Hace un tiempo le escribí a un conocido que había sido despedido de un organismo público. Tras los saludos y los intercambios de rigor, vía Messenger, me puso: “Y vos sabés que yo nunca fui kirchnerista... sino todo lo contrario”. La sensibilidad del momento detuvo mi impulso de abundar en detalles y ejemplos sobre la indiscutible veracidad de su descargo. “Me deben haber echado por ser macrista”, dijo después, para descomprimir, acompañando la frase con cinco de esos emoticones que se utilizan para realzar lo desopilante.
Pero no era desopilante lo que había dicho. Era, acaso, un rapto de lucidez amarga, superadora de ese extrañamiento que acompaña a las víctimas no kirchneristas cuando reciben un mazazo del gobierno que apoyaron y/o apoyan. Ese “¿Y por qué a mí?” o “Si yo estoy a favor de que echen a los ñoquis...”, “Debe haber un error”, “Voy a hablar con fulanito y vas a ver que se arregla todo...”. Ese desconcierto del tipo que está tan groggy (quizás por un golpe de KO pero también por acumulación de pequeñas agresiones que no fue advirtiendo) que no puede reconocer al que le pegó la piña. “Me deben haber echado por ser macrista” fue la vía sarcástica para aludir a una revelación empírica, tal vez tardía: de este modelo de exclusión no se salva casi nadie (ni siquiera, y mucho menos los macristas, como se verá en las líneas que siguen). Por fuera del escudo blindado de la elite gobernante (que incluye al propio Macri, a su familia, a sus amigos, a los dueños de los medios dominantes de comunicación, a un puñado de exportadores de granos y a otro puñado de banqueros y financistas) todos los demás son, en distinto grado, víctimas. Difieren, básicamente, en la identificación del victimario.
Pero la única y verdadera grieta, más allá de las diferencias ideológicas, sociales y culturales, es la que separa a la elite gobernante del 95 por ciento restante de la población. Dentro de este 95 por ciento el núcleo duro de Cambiemos tal vez haya sido, hasta ahora, el más perjudicado en términos relativos. Hasta da la sensación de que el Gobierno empleó una particular saña contra ese grupo de incondicionales.
Es curioso, porque ese núcleo duro es el mismo al que se aferra desesperadamente para no tirar la toalla y llegar hasta octubre de 2019. Podría entenderse esta tendencia, a priori esquizofrénica, a partir del viejo y ya desprestigiado dicho “porque te quiero te aporreo”, pero aquí habría que invertir la direccionalidad afectiva: “porque me querés (o, mejor dicho, gracias a que odiás a los otros) te aporreo”.
Mientras que el Gobierno mantiene con los más pobres una política de “exclusión asistida” y con los más ricos, bueno, ya sabemos, hasta ahora no ha hecho otra cosa que embestir contra comerciantes, pequeños empresarios, profesionales independientes, empleados calificados, etc.

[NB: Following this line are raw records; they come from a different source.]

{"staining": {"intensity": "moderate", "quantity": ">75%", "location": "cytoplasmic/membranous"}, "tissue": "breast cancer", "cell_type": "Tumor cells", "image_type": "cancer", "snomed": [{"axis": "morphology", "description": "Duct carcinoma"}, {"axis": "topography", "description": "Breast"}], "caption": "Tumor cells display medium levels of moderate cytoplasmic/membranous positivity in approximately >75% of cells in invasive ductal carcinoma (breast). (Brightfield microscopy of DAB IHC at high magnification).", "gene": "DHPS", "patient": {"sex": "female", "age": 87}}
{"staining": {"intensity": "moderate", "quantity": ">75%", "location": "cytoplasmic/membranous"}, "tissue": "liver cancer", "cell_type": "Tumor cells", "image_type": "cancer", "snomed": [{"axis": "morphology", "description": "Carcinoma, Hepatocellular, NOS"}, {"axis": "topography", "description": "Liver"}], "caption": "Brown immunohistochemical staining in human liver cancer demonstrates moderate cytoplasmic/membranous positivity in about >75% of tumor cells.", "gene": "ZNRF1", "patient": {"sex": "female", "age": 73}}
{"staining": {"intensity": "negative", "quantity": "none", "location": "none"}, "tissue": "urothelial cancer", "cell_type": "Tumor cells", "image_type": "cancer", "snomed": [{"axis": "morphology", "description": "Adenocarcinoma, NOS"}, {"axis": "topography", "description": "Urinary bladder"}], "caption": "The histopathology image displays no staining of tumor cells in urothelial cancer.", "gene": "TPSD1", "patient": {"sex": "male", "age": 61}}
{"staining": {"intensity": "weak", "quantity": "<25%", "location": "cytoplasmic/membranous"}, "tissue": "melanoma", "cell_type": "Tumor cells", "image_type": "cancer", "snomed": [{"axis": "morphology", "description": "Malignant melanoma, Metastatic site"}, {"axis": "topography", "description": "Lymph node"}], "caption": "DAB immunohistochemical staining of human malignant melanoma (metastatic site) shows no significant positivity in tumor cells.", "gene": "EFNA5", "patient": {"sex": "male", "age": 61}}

Les sube a niveles inauditos las tarifas de los servicios, les aumenta los impuestos, la prepaga, los peajes, la cuota del colegio privado, los combustibles. Encima, con el dólar altísimo, se caen los viajes a Miami y las compras vía Amazon.
El Gobierno acumula medidas antimacristas sin culpa alguna. Lo viene haciendo, desde el 2016, con la tranquilidad de que ese electorado cautivo, convenientemente estimulado, sigue desviando todas las quejas con una obstinación irracional. El macrista puro es el blanco más fácil. Por su docilidad frente a lo presuntamente inevitable; por el sacrificio de su felicidad presente ante la promesa de un paraíso eternamente diferido; por su tendencia a consolarse con la certeza de que, al menos, “se les está acabando la joda a los negros de mierda”.
Porque el Gobierno le quitó casi todo a su núcleo duro de votantes. Pero le dio mucho a cambio. Inmaterial, claro. Le brindó alegrías que reforzaron su pertenencia, o reafirmaron, más bien, su “no-pertenencia”. El macrista paladar negro, empobrecido y todo, pudo ver con traje a rayas a Boudou, experimentó placeres onanísticos con cada desfile de Cristina por los tribunales, celebró las amenazas de más mano dura contra piqueteros, trapitos y vendedores ambulantes, festejó la desaparición y muerte de Santiago Maldonado.
Mientras le mete la mano en el bolsillo, por otro lado lo alimenta emocionalmente. Cada día que pasa, Macri y los macristas paladar negro se someten a una prueba más exigente: cuanto más duras sean las medidas económicas contra ese sector, mayores deberán ser las “compensaciones” en el terreno del circo mediático-judicial. Habrá que ver hasta dónde llega esa prueba de amor, que no es otra cosa que la banalización del espanto.